___ Extract
Case Report

ISOLATED DEGENERATIVE C1 SPINAL STENOSIS: CASE REPORT AND REVIEW OF THE LITERATURE

10.4274/jtss.galenos.2020.142

  • Hümeyra Kullukçu Albayrak
  • Ahmet Gürhan Gürçay
  • Atilla Kazancı
  • Oktay Gürcan
  • Mehmet Özgür Özateş

Received Date: 07.05.2020 Accepted Date: 07.05.2020 J Turk Spinal Surg 2020;31(2):119-124

Cervical spinal stenosis (CSS) is a pathology typically seen in males over the age of 65 years, at C5-6 and C6-7 distances, often due to a decrease in the cervical canal diameter, resulting from the degenerative process and the formation of a secondary neural compression. Although degeneration of the cervical spinal elements is the primary pathologic lesion in CSS, secondary compression of the spinal cord or spinal vascular structures is responsible for the emergence of myelopathy symptoms. Risk factors for normally localised CSS include increasing age, male gender, disc degeneration, loss of vertebral height due to ageing (with trauma or osteoporosis), posterior longitudinal ligament calcification and the presence of a congenital anomaly (Congenital CSC, Klippel-Feil Syndrome). Clinically, progressive myelopathic complaints are prominent depending on the degree of stenosis. Diagnosis is made by measuring the anteroposterior diameter of the cervical canal radiologically. Treatment is by surgical decompression with or without fusion, in patients having progressive clinical symptoms, with radiological evidence of a narrow canal and the existence of neurological compression. In this report, two patients without systemic/rheumatologic concomitant disease and congenital predisposing factors, who were operated for isolated C1 narrow canal were discussed with a review of the literature.
______
Your tasks:
(A) List every risk factor for normally localized cervical spinal stenosis that the abstract on cervical spinal stenosis names.
(B) Carry on the abstract on cervical spinal stenosis, picking up after its final sentence about the two operated patients.
The listing is not required for this work.
___ Supplied information
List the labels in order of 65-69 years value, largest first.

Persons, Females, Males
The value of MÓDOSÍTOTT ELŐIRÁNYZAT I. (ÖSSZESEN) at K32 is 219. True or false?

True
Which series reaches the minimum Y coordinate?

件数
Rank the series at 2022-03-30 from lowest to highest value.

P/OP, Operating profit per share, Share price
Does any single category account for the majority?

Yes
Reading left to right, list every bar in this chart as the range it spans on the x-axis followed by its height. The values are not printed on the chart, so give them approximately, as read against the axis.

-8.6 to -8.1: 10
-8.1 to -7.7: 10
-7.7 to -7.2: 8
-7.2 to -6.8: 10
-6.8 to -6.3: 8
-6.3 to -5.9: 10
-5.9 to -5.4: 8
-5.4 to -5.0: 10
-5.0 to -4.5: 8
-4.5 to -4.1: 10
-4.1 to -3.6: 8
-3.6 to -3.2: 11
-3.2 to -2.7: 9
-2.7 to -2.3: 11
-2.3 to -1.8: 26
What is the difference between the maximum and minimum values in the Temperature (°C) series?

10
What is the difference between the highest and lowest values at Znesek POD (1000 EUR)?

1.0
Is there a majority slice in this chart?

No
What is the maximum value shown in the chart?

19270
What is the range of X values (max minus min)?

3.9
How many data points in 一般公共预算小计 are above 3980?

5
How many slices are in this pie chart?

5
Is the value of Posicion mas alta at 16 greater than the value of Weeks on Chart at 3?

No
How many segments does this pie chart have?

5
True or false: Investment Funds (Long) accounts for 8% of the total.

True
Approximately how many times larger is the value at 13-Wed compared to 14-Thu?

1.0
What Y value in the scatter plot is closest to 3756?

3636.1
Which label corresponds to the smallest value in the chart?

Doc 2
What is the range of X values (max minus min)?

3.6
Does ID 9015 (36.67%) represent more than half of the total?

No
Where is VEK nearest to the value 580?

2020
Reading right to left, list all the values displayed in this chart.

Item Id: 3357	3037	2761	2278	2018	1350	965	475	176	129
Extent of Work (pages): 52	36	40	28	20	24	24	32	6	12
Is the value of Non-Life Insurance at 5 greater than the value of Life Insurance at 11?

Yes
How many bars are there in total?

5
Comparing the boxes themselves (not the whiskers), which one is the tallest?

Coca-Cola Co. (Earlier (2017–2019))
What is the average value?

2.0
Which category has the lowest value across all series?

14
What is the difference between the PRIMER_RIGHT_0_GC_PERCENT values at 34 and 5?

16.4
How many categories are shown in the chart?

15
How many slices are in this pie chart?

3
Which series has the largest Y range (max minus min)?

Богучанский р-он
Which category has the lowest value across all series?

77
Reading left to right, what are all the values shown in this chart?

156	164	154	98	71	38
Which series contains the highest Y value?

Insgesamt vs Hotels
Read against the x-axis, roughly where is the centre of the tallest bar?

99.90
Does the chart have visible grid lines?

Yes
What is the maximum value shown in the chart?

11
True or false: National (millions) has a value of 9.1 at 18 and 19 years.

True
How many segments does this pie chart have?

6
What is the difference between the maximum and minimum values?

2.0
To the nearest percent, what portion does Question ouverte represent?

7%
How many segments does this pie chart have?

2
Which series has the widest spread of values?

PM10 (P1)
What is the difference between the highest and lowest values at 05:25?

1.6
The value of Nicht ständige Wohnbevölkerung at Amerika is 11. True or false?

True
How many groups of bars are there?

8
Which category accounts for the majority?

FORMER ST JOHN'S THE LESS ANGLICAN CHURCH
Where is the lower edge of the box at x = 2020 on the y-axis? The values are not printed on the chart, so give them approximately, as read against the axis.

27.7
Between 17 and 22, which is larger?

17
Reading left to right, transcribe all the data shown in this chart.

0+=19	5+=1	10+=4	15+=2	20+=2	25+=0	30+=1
______
Results of the tasks:
(A)
- Increasing age
- Male gender
- Disc degeneration
- Loss of vertebral height due to aging (with trauma or osteoporosis)
- Posterior longitudinal ligament calcification
- The presence of a congenital anomaly (Congenital CSC, Klippel-Feil Syndrome)

(B)
Keywords: Cervical spondylosis, Isolated C1 spinal stenosis, myelopathy

INTRODUCTION

Cervical spinal stenosis (CSS) is a progressive degenerative process which occurs as a result of fragmentation of intervertebral discs, decreased fluid content and collapse and ongoing degeneration of the spine(1). Although degeneration of the cervical spinal elements is the primary pathologic lesion in the CSS, secondary compression of the spinal cord or spinal vascular structures is responsible for the emergence of myelopathy symptoms(1,2). CSS is a natural result of ageing. It occurs in 10% and 95% of patients at 25 and 65 years, respectively(3). Decreased sagittal diameter of the cervical canal is the main factor of the primary degenerative process in CSS. The clinical course is usually insidious and progressive. It often begins with stiffness and axial pain in the neck, progressing with pain and strength loss in the arms, numbness in the hands, loss of dexterity and sensation, gait imbalance, weakness and stiffness in the legs and rarely, sphincter control loss and urinary incontinence over time(4). Diagnosis is made by the presence of progressive myelopathic complaints and when the anterior-posterior diameter of the cervical canal, which is normally 34.5 mm on average, is less than 10 mm on radiological examination. In patients with radiologically diagnosed progressive deficit and myelopathic complaints, treatment includes surgical decompression with or without fusion. In this case report, two patients without systemic/rheumatologic concomitant disease and congenital predisposing factors, who were operated for isolated C1 spinal stenosis were discussed with a review of the literature.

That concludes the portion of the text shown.